WORK TO BE COMPLETED –
Give the data again exactly, without images.

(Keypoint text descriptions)
_ _ _

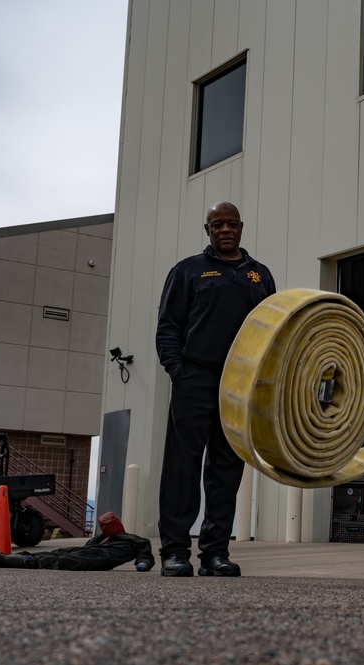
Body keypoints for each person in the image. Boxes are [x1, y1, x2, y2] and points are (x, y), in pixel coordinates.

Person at [156, 201, 276, 577]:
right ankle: (175, 551)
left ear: (242, 228)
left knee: (226, 470)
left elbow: (273, 329)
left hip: (239, 386)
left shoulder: (260, 275)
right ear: (207, 230)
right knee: (182, 468)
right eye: (217, 224)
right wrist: (178, 371)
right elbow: (168, 327)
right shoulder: (188, 271)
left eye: (231, 224)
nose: (225, 230)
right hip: (195, 379)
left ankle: (214, 554)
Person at [0, 512, 154, 571]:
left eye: (109, 524)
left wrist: (142, 563)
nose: (105, 527)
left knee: (50, 560)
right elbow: (88, 546)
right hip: (87, 553)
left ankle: (1, 560)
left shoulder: (132, 540)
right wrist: (99, 539)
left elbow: (144, 548)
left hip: (100, 559)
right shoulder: (101, 538)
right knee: (51, 555)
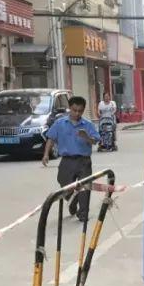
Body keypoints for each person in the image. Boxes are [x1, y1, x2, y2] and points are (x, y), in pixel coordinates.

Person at [41, 95, 99, 223]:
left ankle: (83, 213)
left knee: (85, 188)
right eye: (74, 110)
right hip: (67, 161)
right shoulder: (60, 123)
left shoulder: (88, 125)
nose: (77, 113)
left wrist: (86, 137)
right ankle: (73, 201)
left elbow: (95, 141)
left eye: (80, 111)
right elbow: (51, 138)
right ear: (69, 108)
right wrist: (46, 154)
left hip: (84, 161)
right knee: (64, 185)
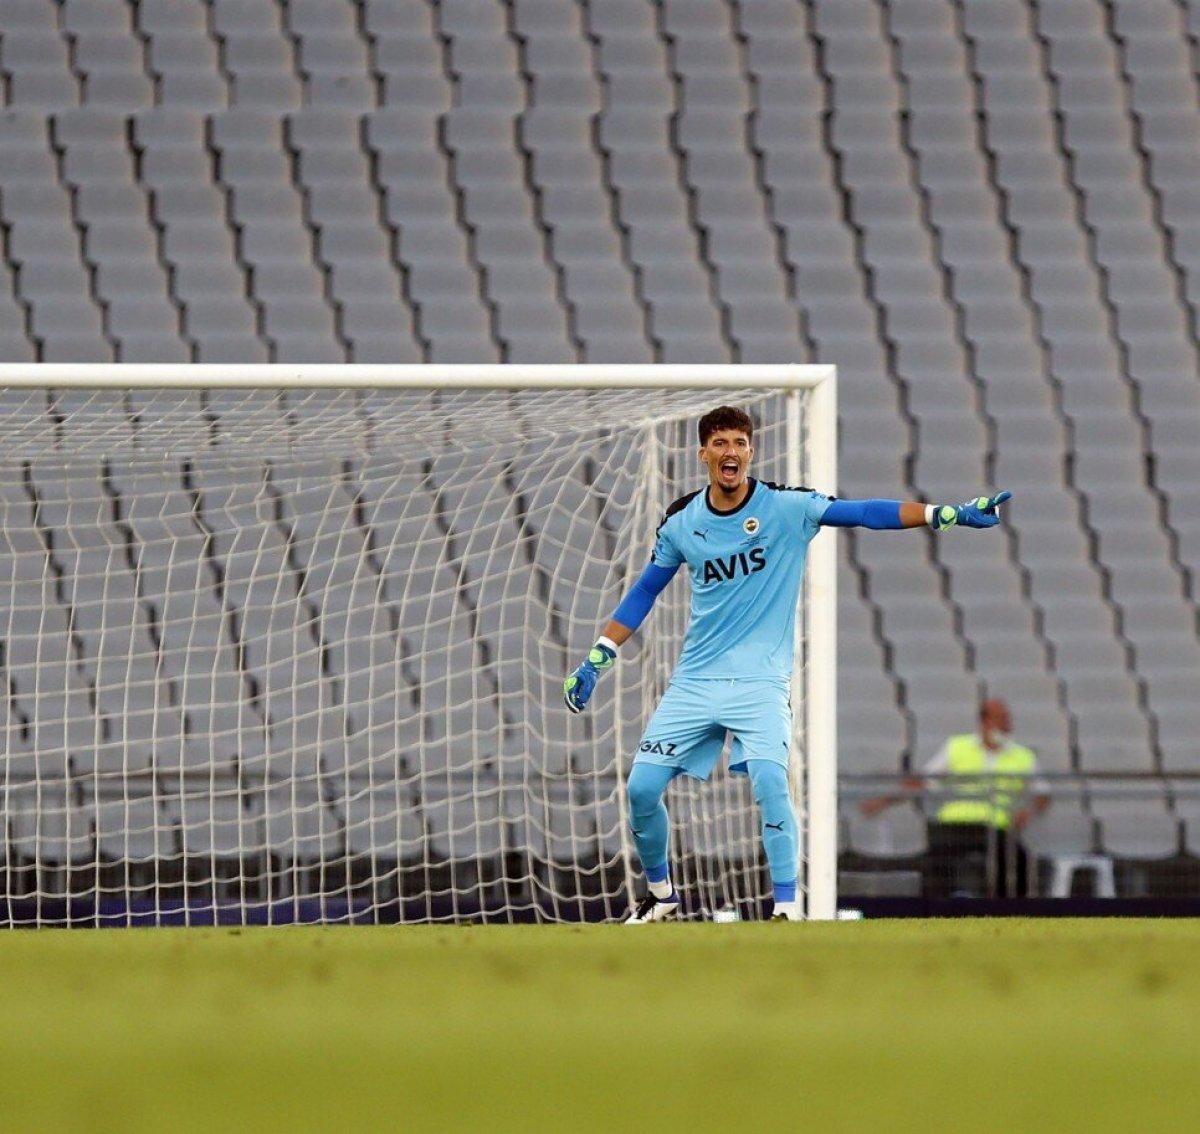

_ _ _

TASK ANSWER –
Body keypoints for each person in the image. Boxes are [x1, y1, x2, y2] and points are (x, y), in pixel coordinates.

Person at [156, 201, 276, 577]:
right ankle: (175, 551)
left ear: (242, 228)
left knee: (226, 470)
left elbow: (273, 329)
left hip: (239, 386)
left shoulder: (260, 275)
right ear: (207, 230)
right knee: (182, 468)
right eye: (217, 224)
right wrist: (178, 371)
right elbow: (168, 327)
right shoulder: (188, 271)
left eye: (231, 224)
nose: (225, 230)
right hip: (195, 379)
left ankle: (214, 554)
Person at [0, 512, 154, 571]:
left eye: (109, 524)
left wrist: (142, 563)
nose: (105, 527)
left knee: (50, 560)
right elbow: (88, 546)
right hip: (87, 553)
left ankle: (1, 560)
left shoulder: (132, 540)
right wrist: (99, 539)
left elbow: (144, 548)
left hip: (100, 559)
right shoulder: (101, 538)
right knee: (51, 555)
Body keypoints for each person in the image. Boxes are [x1, y1, x2, y2] and points are (x, y), in pixel coordinates.

Person at [41, 95, 99, 223]:
left ankle: (83, 213)
left knee: (85, 188)
right eye: (74, 110)
right hip: (67, 161)
right shoulder: (60, 123)
left shoulder: (88, 125)
nose: (77, 113)
left wrist: (86, 137)
right ankle: (73, 201)
left elbow: (95, 141)
left eye: (80, 111)
right elbow: (51, 138)
right ear: (69, 108)
right wrist: (46, 154)
left hip: (84, 161)
right knee: (64, 185)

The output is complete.